Opitz Robert, Lutz Ilka, Nguyen Ngoc-Ha, Scanlan Thomas S, Kloas Werner
Department of Inland Fisheries, Leibniz-Institute of Freshwater Ecology and Inland Fisheries, Berlin, Mueggelseedamm 301, Berlin D-12587, Germany.
Toxicol Appl Pharmacol. 2006 Apr 1;212(1):1-13. doi: 10.1016/j.taap.2005.06.014. Epub 2005 Jul 22.
Amphibian metamorphosis represents a unique biological model to study thyroid hormone (TH) action in vivo. In this study, we examined the utility of thyroid hormone receptors alpha (TRalpha) and betaA (TRbetaA) mRNA expression patterns in Xenopus laevis tadpoles as molecular markers indicating modulation of TH action. During spontaneous metamorphosis, only moderate changes were evident for TRalpha gene expression whereas a marked up-regulation of TRbetaA mRNA occurred in hind limbs (prometamorphosis), head (late prometamorphosis), and tail tissue (metamorphic climax). Treatment of premetamorphic tadpoles with 1 nM 3,5,3'-triiodothyronine (T3) caused a rapid induction of TRbetaA mRNA in head and tail tissue within 6 to 12 h which was maintained for at least 72 h after initiation of T3 treatment. Developmental stage had a strong influence on the responsiveness of tadpole tissues to induce TRbetaA mRNA during 24 h treatment with thyroxine (0, 1, 5, 10 nM T4) or T3 (0, 1, 5, 10 nM). Premetamorphic tadpoles were highly sensitive in their response to T4 and T3 treatments, whereas sensitivity to TH was decreased in early prometamorphic tadpoles and strongly diminished in late prometamorphic tadpoles. To examine the utility of TRbetaA gene expression analysis for detection of agonistic and antagonistic effects on T3 action, mRNA expression was assessed in premetamorphic tadpoles after 48 h of treatment with the synthetic agonist GC-1 (0, 10, 50, 250 nM), the synthetic antagonist NH-3 (0, 40, 200, 1000 nM), and binary combinations of NH-3 (0, 40, 200, 1000 nM) and T3 (1 nM). All tested concentrations of GC-1 as well as the highest concentration of NH-3 caused an up-regulation of TRbetaA expression. Co-treatment with NH-3 and T3 revealed strong antagonistic effects by NH-3 on T3-induced TRbetaA mRNA up-regulation. Results of this study suggest that TRbetaA mRNA expression analysis could serve as a sensitive molecular testing approach to study effects of environmental compounds on the thyroid system in X. laevis tadpoles.

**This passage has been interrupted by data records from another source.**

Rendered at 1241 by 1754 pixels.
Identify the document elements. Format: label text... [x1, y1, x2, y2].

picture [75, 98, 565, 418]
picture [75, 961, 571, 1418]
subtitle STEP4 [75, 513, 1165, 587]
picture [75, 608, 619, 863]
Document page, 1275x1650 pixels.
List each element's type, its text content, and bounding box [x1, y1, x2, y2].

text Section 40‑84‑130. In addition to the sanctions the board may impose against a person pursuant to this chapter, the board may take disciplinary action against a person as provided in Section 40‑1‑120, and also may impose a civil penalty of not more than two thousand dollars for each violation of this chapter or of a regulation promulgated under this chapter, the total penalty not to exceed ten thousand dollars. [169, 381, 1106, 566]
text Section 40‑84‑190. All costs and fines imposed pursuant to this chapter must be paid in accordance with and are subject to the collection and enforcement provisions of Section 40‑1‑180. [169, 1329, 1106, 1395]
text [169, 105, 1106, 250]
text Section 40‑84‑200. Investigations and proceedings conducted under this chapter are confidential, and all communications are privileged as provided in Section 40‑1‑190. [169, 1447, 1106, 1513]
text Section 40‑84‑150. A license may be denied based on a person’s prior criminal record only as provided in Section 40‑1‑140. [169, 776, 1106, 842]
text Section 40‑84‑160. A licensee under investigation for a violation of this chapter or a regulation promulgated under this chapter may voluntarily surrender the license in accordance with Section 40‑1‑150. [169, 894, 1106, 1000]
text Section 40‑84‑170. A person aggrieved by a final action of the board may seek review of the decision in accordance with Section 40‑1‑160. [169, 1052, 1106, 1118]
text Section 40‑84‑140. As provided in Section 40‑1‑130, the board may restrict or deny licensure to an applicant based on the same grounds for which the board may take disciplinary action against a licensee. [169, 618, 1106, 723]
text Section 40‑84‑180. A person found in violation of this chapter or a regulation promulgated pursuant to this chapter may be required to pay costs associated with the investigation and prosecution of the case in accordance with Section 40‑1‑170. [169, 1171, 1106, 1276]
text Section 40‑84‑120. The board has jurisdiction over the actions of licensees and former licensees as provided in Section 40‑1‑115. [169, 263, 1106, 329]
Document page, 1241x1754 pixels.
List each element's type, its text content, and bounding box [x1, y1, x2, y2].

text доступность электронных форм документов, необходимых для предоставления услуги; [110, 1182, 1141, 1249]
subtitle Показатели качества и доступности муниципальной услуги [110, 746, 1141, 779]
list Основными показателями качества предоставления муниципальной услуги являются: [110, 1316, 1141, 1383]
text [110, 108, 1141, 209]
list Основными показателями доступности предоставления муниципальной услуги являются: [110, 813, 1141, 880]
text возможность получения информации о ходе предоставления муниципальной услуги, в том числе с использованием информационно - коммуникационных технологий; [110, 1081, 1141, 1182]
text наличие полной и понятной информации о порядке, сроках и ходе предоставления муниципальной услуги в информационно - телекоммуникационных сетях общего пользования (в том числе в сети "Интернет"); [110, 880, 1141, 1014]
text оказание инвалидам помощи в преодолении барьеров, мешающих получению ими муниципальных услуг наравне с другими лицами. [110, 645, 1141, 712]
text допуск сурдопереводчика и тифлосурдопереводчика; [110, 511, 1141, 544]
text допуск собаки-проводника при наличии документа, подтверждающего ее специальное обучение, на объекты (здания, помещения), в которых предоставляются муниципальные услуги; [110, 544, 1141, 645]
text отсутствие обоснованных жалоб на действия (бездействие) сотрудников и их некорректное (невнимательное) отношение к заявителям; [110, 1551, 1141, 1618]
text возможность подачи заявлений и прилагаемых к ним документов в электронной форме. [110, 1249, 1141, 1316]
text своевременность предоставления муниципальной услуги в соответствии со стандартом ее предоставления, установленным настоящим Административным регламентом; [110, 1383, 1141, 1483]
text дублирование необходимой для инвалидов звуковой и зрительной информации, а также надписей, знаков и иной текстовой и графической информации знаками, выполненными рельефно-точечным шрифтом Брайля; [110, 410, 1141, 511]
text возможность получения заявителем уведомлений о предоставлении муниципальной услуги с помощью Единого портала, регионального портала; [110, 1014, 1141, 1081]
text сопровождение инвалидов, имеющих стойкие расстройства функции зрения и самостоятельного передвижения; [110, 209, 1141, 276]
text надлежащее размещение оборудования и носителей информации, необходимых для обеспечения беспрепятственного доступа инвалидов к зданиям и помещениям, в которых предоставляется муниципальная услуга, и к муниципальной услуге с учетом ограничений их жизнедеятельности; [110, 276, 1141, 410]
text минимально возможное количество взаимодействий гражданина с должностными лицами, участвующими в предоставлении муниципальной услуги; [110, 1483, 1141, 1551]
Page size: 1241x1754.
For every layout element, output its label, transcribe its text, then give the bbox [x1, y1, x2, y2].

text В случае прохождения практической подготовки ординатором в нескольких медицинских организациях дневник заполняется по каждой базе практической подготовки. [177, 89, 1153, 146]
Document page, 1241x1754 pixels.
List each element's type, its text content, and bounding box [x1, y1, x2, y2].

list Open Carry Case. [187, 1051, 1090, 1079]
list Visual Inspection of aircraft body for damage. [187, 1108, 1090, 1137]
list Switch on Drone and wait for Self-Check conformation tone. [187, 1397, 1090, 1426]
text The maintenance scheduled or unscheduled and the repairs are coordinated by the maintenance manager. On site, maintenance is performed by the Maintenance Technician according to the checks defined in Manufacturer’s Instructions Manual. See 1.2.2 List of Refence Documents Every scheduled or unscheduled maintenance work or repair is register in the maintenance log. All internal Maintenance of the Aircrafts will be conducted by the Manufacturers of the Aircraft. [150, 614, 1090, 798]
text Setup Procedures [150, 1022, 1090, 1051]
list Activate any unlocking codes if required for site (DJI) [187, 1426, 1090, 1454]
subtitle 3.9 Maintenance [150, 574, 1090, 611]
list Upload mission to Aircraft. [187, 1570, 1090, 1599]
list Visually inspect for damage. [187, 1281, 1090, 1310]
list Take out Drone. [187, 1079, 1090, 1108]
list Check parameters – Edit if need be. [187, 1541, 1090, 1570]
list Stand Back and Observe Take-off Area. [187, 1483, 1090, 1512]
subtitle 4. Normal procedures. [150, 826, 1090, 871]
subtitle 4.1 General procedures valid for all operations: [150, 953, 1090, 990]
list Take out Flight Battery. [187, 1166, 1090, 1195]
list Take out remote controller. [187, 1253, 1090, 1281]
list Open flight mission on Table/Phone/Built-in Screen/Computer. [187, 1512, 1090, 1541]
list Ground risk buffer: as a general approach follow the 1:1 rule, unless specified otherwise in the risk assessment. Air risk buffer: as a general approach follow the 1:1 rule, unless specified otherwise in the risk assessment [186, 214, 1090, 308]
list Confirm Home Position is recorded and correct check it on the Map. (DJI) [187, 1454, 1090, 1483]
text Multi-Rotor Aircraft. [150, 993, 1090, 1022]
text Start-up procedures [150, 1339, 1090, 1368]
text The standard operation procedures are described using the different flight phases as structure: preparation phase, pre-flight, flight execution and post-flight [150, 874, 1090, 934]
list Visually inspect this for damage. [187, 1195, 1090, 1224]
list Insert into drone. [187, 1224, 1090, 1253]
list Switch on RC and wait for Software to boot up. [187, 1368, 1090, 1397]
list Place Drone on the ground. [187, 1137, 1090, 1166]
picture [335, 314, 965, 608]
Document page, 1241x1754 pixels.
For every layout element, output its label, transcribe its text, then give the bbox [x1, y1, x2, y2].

两栖动物变态是研究甲状腺激素(TH)体内作用的独特生物学模型。在本研究中,我们检测了非洲爪蟾蝌蚪中甲状腺激素受体α(TRα)和βA(TRβA)mRNA表达模式作为指示TH作用调节的分子标记的实用性。在自发变态过程中,TRα基因表达仅出现适度变化,而TRβA mRNA在 hind limbs(前变态期)、头部(前变态后期)和尾部组织(变态高峰期)中显著上调。用1 nM 3,5,3'-三碘甲状腺原氨酸(T3)处理前变态蝌蚪,在6至12小时内头部和尾部组织中TRβA mRNA迅速诱导,T3处理开始后至少维持72小时。发育阶段对蝌蚪组织在用甲状腺素(0、1、5、10 nM T4)或T3(0、1、5、10 nM)处理24小时期间诱导TRβA mRNA的反应性有强烈影响。前变态蝌蚪对T4和T3处理反应高度敏感,而早期前变态蝌蚪对TH的敏感性降低,晚期前变态蝌蚪则显著降低。为了检测TRβA基因表达分析在检测对T3作用的激动和拮抗效应方面的实用性,在用合成激动剂GC-1(0、10、50、250 nM)、合成拮抗剂NH-3(0、40、200、1000 nM)以及NH-3(0、40、200、1000 nM)和T3(1 nM)的二元组合处理48小时后,评估前变态蝌蚪中的mRNA表达。所有测试浓度的GC-1以及最高浓度的NH-3均导致TRβA表达上调。NH-3与T3共同处理显示NH-3对T3诱导的TRβA mRNA上调有强烈拮抗作用。本研究结果表明,TRβA mRNA表达分析可作为一种敏感的分子检测方法,用于研究环境化合物对非洲爪蟾蝌蚪甲状腺系统的影响。